First up (and earlier than advertised so I missed half his talk) was none other than Health IT Czar David Brailer. Those of you following the press releases know that he’s been a tad busy, even if Cerner’s Neal Patterson thinks that it’s all inside the beltway bullshit. Brailer said that the Fed’s process is at the "end of the beginning" — October is a pivotal month. The time for discussion is soon over, and the Federal government is moving towards exact plans and near and certain deadlines for health care IT. Brailer views health care IT as being inevitable. He notes that interns in training today were born a year before the IBM PC came to market…so doctors will use computers at the point of care.

But he was clear that we can still get this whole thing wrong. In his view portability and interoperability is not an option, it’s essential — so we need to do interoperability right and build it in from the beginning. (Yup, I’ve been cynical about this before, but the man is trying!)  Meanwhile, for presumably political reasons his office had a study about Cyberfraud out Monday, and he mentioned fraud about 5 times. After all, who can be against stopping fraud — so long as it’s not called a no-bid contract to an oil-services company, in which case Dick, Scooter and the boys love it.

Brailer said that we will have a single process for creating standardized standards. Standards bodies now are siloed. Standards start now with types of data, which is why they’re siloed. Instead he wants to move to standards addressing business problems and then use them to solve those problems. The Federal government will be bringing them together and he was insistent that we should have high expectations from the new supra-standards body. In addition we also now have a certification commission (made up of HIMSS, AHIMA, & NCHIT) which will be judging EMR based on three features a) security, b) clinical features (prompts, reminders) c) interoperability. The commission will later move to inpatient tools, etc. While some of my capitalist friends fear this will restrict innovation, my thought is that this certification process will be a floor not a ceiling on getting EMRs that are somewhat effective onto the market.

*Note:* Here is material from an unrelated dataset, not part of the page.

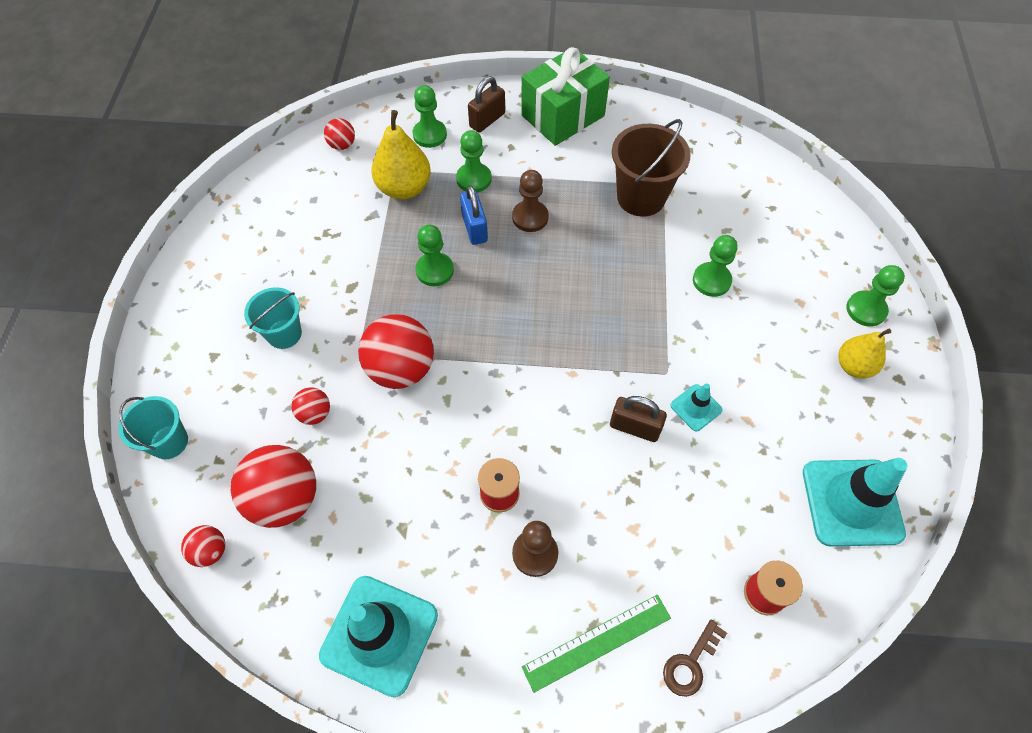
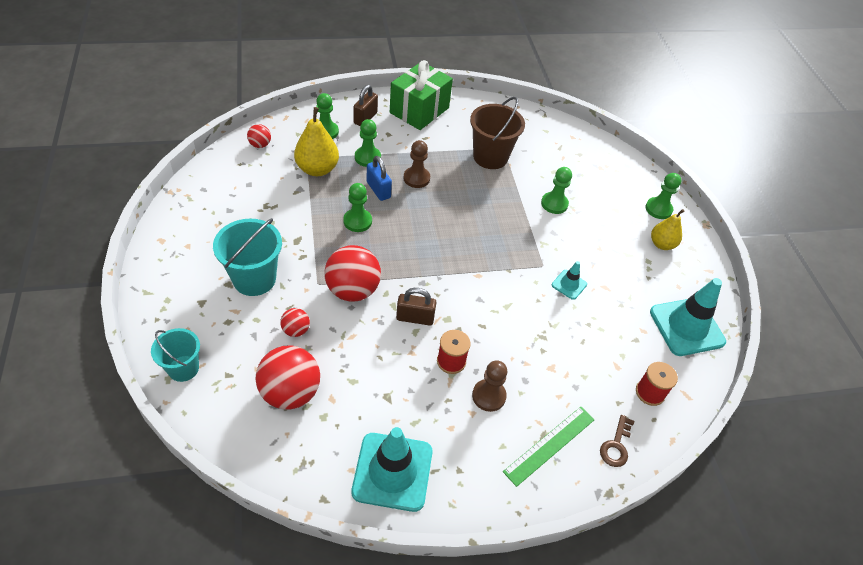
camera: 20 degrees left, 10 degrees down
(210, 551) = (242, 439): red ball -> none
(284, 334) = (254, 279): turquoise bucket -> turquoise bucket, size x1.56
(634, 427) = (532, 303): brown padlock -> brown padlock (415, 318)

And soon NHIN will will award national Health information contracts to develop the nation’s infrastructure. Of course this has been getting controversial (especially after Cerner’s CEO’s remarks last week). Brailer simply said that apparently someone had disagreed with him for the past year and a half but forgot to tell him. He never mentioned Patterson’s name.

Brailer wants criteria for the architecture of the infrastructure for interoperability. He likens the EMR to the cell phone network, and hopes that like with cell phones, for a regular fee you can plug your EMR in and get on top of that infrastructure. He thinks that once the base is set that there’ll be lots of competition in services running on top of it. But it’s not just hurtling towards any old infrastructure, but the Feds will be making sure that it’s tied together, that it’s integrated and secure from day one.

He is also (rightly in my view) concerned about the adoption gap, and thinks that we need to make it easy for everyone — not just big organizations. For this he thinks that the recent anti-kickback exception (Stark exception) so that hospitals can donate EMRs to physicians, but has to be linked to certified EHRs, is very significant. And finally, in order to count how effective this all his, HHS is buying a bunch of surveys to objectively tell us how we’re doing. I wish I was still selling them!